Jay Clayton is the newest top cop of Wall Street.
On Tuesday evening, senators voted 61-37, clearing Clayton to become the next chairman of the Securities and Exchange Commission.
Clayton, a partner at law firm Sullivan & Cromwell LLP, has extensive ties to Wall Street. He defended the big banks for misbehavior during the financial crisis and advised Goldman Sachs on its government bailout. His wife Gretchen currently works at the bank as a private wealth advisor.
Clayton has argued for scaling back financial regulations to encourage more companies to go public. At his March confirmation hearing, he said he has "no specific plans" to undo the the 2010 Dodd-Frank financial overhaul law. The Trump administration and Republicans in Congress have said they want to roll back rules they say are hindering growth, including many that are required by Dodd-Frank.
Clayton fills one of three vacancies at the SEC, which is charged with protecting investors, rooting out financial crime and ensuring markets are fair to all.
Clayton will be replacing former SEC chief Mary Jo White, who stepped down in January. One of the chief criticisms of her tenure as chair was that she didn't do enough to prevent businesses from pouring cash into politics.
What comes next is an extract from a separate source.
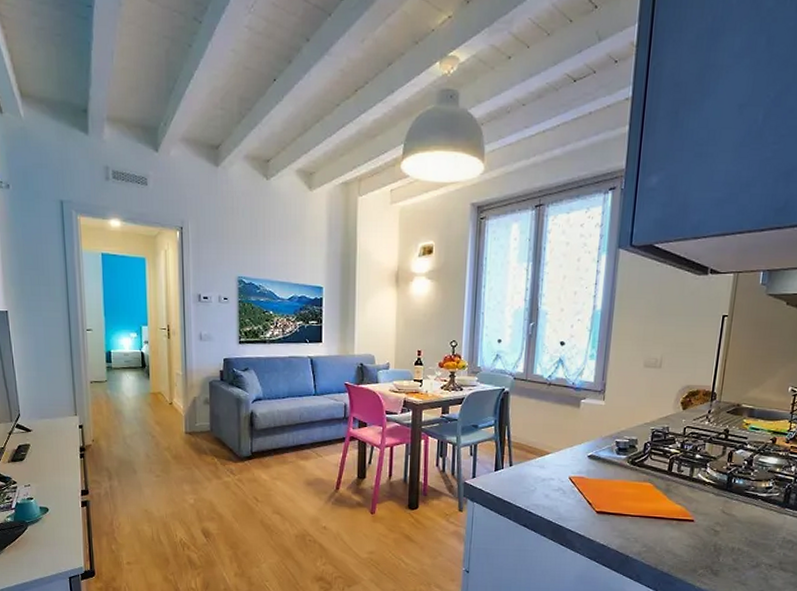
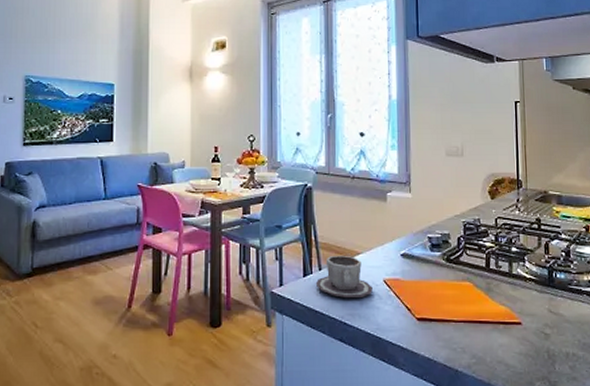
cup: none [505,453,558,492] -> present [315,255,373,299]

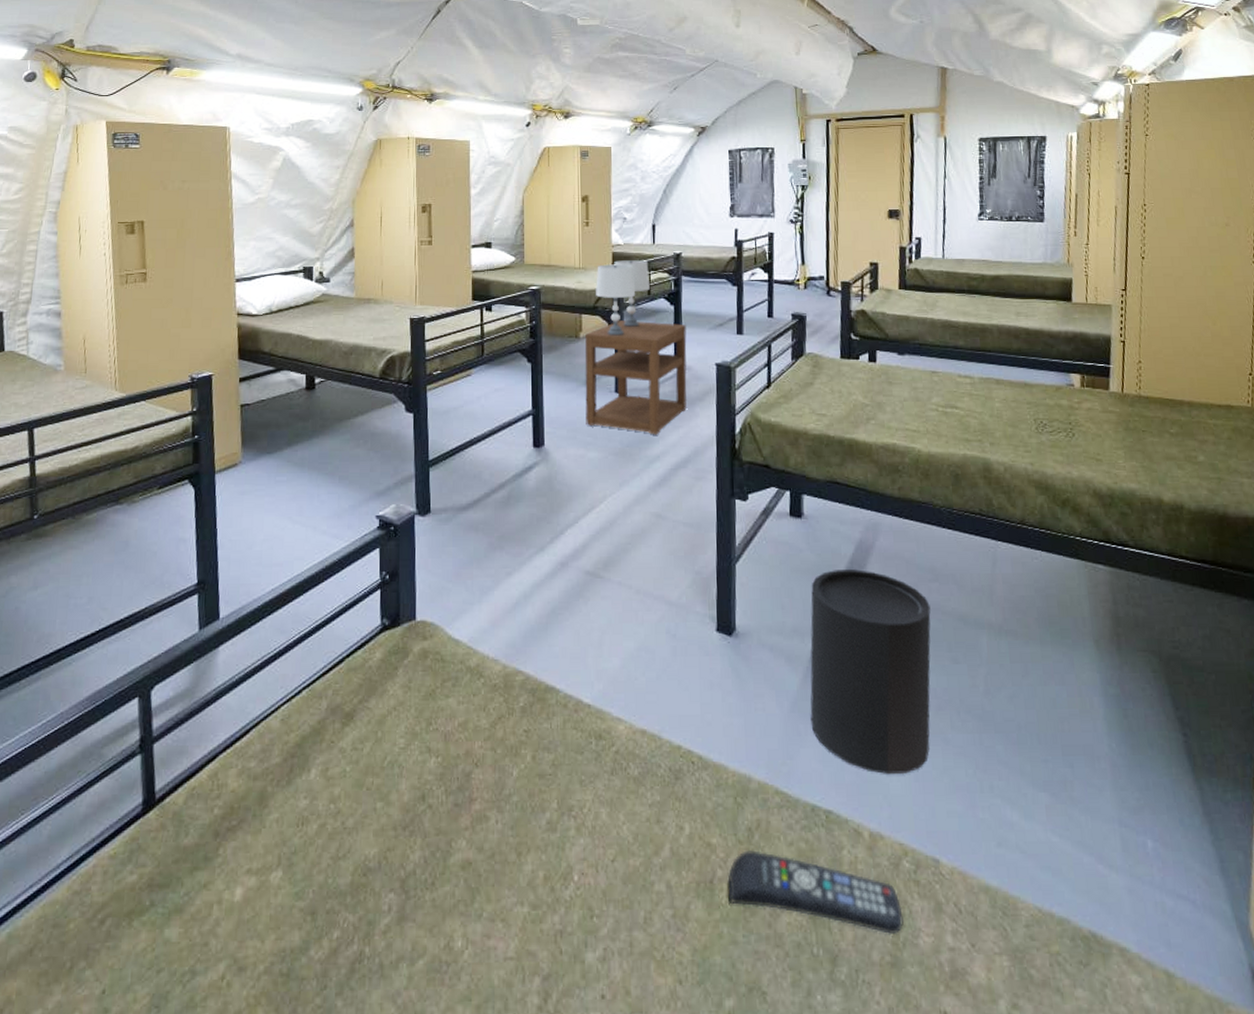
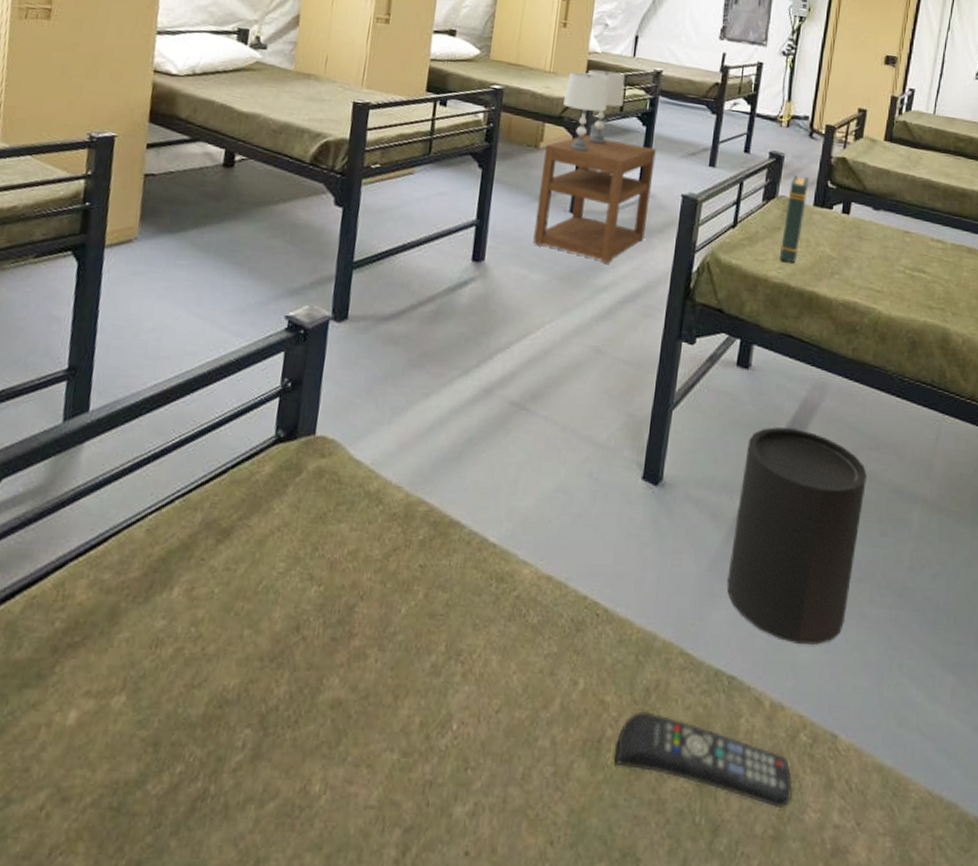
book: none [815,332,834,413] -> present [779,175,809,262]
Democrats have expressed serious concern that Clayton's client history will force him to recuse himself from so many matters that he won't be able to crack down on bad behavior.
Ethics rules will require Clayton to sit out enforcement votes during his first two years in office on matters involving former clients like Goldman Sachs and Deutsche Bank. Clayton would also need to recuse himself from matters where Sullivan & Cromwell, his elite law firm, represents a party.
He's also represented Volkswagen, which pled guilty to criminal charges over cheating on emissions tests; Valeant Pharmaceuticals, a drug maker accused by Citron, a short-selling research firm, of being the "Enron" of the pharma world for fraud; and Deutsche Bank, which has been charged in a $10 billion Russian money-laundering scheme.
Correction: A previous version of this story incorrectly stated that all of the president's nominees require a 60-vote majority to be confirmed.